Hoffman Southwest Corp. submitted the lowest eligible bid to do the first wave of inspections — $394,835, or $216 per manhole.

Mendes said the county’s in-house cost is $238 per manhole.

So awarding the bid would have saved valley residents and business owners at least $40,194 on the inspections. If the work were to be performed on all manholes at that rate, the Water Reclamation District would save more than $800,000 by using Hoffman Southwest if the company’s costs remained the same.

The district is funded solely through fees paid by all water customers. None of the county’s general fund, which comes largely from sales and property taxes, pays for district operations.

Sisolak called the district’s approach to the contract and bidding processes “ridiculous.” It “takes away the whole argument of the free enterprise system,” he said.

Mendes argued that short-term projects are more appropriate for outsourcing.

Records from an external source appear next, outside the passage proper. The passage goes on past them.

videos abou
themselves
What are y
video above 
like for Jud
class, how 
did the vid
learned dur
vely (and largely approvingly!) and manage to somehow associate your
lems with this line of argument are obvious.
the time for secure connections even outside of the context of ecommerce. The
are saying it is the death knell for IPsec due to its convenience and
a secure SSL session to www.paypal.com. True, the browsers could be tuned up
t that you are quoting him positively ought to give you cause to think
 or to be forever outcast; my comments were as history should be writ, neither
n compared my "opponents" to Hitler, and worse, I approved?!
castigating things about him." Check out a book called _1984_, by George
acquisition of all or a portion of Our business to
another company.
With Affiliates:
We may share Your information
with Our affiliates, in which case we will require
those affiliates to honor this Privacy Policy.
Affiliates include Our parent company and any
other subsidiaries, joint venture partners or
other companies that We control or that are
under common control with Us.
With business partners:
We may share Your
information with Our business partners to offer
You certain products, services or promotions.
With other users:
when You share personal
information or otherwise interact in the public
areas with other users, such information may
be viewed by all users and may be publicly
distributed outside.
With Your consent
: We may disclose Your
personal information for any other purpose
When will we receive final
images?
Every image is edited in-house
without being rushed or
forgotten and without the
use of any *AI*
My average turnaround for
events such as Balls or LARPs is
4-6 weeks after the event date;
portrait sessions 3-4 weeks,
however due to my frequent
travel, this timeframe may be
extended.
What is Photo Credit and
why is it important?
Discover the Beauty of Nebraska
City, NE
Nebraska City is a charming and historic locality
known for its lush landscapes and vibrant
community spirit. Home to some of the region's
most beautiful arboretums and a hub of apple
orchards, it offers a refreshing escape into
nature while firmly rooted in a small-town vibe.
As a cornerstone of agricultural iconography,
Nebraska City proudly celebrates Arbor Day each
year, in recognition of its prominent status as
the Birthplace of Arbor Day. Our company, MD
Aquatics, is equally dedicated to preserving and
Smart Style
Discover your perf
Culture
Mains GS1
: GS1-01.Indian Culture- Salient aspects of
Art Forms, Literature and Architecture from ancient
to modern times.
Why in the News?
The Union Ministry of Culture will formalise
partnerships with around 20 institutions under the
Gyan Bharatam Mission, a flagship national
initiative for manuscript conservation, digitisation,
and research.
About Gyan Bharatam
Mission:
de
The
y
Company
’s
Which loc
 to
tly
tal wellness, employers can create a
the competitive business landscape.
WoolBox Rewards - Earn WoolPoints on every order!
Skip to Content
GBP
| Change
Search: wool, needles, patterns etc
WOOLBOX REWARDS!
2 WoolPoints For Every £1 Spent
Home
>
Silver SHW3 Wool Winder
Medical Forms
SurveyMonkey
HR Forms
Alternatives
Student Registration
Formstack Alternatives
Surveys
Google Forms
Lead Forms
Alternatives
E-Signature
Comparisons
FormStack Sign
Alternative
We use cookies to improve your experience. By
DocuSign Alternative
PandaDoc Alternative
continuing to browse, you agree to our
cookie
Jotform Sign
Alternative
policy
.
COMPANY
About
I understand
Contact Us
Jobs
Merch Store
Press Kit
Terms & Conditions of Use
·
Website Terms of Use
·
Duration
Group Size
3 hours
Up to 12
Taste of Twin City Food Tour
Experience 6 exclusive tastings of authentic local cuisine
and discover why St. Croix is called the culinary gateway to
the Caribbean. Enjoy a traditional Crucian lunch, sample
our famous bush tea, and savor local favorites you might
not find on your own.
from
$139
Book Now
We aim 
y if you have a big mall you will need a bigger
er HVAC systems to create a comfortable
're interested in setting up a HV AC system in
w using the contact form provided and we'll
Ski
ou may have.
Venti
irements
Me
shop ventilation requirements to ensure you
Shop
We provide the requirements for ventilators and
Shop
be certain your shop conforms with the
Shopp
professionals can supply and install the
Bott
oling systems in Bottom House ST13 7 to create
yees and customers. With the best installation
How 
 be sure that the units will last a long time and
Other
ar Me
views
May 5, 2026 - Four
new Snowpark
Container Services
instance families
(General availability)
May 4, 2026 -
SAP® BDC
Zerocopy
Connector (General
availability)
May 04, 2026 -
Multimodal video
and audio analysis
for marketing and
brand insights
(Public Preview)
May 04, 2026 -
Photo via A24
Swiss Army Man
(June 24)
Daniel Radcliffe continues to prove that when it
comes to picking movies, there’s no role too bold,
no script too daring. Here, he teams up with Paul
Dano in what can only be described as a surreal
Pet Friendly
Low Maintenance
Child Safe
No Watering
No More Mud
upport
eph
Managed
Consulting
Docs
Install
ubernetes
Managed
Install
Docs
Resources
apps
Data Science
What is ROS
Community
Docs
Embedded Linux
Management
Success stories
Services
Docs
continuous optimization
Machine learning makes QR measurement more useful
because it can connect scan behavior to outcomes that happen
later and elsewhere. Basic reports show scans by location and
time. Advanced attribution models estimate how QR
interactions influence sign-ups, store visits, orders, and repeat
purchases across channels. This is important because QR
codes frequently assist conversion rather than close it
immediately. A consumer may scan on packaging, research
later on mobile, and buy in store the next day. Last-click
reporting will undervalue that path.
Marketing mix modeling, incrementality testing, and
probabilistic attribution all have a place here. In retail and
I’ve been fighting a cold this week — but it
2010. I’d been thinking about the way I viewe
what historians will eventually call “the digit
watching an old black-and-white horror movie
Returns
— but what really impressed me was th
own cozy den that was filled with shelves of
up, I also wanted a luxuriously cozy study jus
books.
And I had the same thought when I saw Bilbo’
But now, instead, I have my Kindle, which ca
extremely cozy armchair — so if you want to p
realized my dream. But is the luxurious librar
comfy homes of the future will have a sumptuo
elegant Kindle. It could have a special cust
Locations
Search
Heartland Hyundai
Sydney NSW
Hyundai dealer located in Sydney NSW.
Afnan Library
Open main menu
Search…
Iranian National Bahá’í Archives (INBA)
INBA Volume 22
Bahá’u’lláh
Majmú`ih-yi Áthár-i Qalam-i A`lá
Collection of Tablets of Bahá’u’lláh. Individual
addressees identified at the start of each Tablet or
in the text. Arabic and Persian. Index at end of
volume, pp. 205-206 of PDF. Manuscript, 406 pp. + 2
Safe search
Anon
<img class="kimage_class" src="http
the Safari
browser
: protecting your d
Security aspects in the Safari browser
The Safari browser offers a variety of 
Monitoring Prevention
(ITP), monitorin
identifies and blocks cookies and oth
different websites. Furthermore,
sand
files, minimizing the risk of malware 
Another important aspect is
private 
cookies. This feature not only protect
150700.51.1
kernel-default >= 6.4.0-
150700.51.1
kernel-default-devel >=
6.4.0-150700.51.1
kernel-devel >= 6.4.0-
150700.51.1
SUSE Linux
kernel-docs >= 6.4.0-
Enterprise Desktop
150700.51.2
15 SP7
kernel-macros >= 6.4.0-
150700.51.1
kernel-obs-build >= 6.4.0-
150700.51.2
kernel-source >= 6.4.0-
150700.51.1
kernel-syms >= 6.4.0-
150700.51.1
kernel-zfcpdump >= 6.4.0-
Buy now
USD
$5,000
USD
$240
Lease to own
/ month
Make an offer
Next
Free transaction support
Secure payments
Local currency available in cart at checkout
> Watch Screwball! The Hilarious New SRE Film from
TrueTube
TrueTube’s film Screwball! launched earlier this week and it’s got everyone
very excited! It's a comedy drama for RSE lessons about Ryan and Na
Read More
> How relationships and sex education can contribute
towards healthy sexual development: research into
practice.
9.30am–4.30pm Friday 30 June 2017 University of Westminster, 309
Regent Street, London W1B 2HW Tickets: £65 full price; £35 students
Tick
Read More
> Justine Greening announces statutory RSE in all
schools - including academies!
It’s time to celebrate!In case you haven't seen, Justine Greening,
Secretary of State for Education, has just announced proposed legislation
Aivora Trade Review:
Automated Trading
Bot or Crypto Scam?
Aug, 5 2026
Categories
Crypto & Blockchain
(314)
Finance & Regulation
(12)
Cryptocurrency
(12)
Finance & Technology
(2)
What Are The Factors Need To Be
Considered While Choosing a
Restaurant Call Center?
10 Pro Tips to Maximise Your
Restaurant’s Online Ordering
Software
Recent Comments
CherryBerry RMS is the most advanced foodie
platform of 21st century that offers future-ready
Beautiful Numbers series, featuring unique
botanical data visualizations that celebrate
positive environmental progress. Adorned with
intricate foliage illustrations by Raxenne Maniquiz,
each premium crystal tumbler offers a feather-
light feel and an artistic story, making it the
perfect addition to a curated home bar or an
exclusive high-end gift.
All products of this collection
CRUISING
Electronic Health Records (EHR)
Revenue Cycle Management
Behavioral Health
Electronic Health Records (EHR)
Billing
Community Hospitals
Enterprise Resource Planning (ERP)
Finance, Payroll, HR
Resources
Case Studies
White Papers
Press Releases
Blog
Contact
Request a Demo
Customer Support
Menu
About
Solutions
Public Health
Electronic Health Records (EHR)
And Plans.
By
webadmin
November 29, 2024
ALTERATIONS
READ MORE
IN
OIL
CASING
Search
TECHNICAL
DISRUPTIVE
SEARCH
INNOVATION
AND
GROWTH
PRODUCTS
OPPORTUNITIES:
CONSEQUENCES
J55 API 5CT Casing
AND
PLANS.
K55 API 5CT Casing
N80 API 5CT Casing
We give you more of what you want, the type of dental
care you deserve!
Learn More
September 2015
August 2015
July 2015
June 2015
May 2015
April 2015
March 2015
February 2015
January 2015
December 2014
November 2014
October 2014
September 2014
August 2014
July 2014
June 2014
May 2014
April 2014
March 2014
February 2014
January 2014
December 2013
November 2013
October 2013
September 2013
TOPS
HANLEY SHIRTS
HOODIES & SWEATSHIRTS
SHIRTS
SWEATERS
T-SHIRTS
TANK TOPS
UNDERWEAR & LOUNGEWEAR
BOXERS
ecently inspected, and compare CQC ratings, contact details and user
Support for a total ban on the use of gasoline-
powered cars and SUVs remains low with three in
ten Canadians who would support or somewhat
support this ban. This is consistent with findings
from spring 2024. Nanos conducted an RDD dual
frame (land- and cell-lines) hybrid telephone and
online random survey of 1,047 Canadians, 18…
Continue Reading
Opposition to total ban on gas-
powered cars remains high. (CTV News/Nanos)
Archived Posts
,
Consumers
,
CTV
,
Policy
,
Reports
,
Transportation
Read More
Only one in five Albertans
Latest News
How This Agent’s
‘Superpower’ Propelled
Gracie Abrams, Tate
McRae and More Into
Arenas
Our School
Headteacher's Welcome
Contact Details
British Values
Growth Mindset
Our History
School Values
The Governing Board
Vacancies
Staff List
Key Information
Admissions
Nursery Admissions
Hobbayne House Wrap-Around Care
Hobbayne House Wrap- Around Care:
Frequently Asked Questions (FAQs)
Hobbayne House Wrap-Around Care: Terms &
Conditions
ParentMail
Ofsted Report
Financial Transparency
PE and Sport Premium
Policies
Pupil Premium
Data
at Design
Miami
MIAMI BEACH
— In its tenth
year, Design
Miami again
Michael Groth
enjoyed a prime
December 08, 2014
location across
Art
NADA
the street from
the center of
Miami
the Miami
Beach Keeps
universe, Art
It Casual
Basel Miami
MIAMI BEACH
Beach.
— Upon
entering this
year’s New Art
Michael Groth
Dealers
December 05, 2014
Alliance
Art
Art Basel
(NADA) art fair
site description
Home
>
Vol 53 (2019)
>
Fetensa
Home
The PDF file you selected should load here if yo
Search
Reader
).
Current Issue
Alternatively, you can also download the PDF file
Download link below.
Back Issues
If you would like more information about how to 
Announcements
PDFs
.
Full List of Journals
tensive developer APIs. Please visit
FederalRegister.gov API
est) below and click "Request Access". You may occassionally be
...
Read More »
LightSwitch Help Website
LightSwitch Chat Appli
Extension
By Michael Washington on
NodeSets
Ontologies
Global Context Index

Long-term projects such as this — the first 1,827 manholes are expected to take up to two years to inspect — are better suited to in-house work.

E. Lee Bernick, interim dean of UNLV’s Greenspun School of Public Affairs, said in some cases that is true. To figure out which services to privatize, government often looks first at equipment costs. Government might not want to get into the long-term business of garbage collection, for instance, because of the enormous expense of buying and maintaining garbage trucks.

“If a service doesn’t cost very much to get into, it may be better for government to do it,” Bernick said.

Handling work in-house can sometimes be a better way for governments to go because a private contractor can often tie government’s hands, he said.

“It isn’t always the case that the private sector is more cost-effective,” he added. “Right now, they might be coming in with a low bid and less than what government can do. They might be willing to do that because the economy stinks.”

But in two years if things pick up “they might say, ‘I don’t need to do this anymore and if you want me to do it, you have to pay me more,’” Bernick said.

Commissioner Larry Brown, chairman of the district’s board of trustees, said he sided with Mendes because “when it comes to water and wastewater, that infrastructure is fundamental to what we do as local government.”

One rejected bidder, who wished to remain anonymous out of fear his company could lose future chances to win county projects, used the same word as Sisolak: “ridiculous.”

The company spokesman was stunned that a county official would say the bids were likely to be rejected from the outset, given the expense for the county to bid out a project and for the companies that responded with bids.

“I have a hard time believing that they are that arrogant,” the bidder said. “They don’t have to go through these kind of gymnastics to find out where the numbers should be. You can get reasonable estimates without going through all this.

“It’s really off the wall,” he added.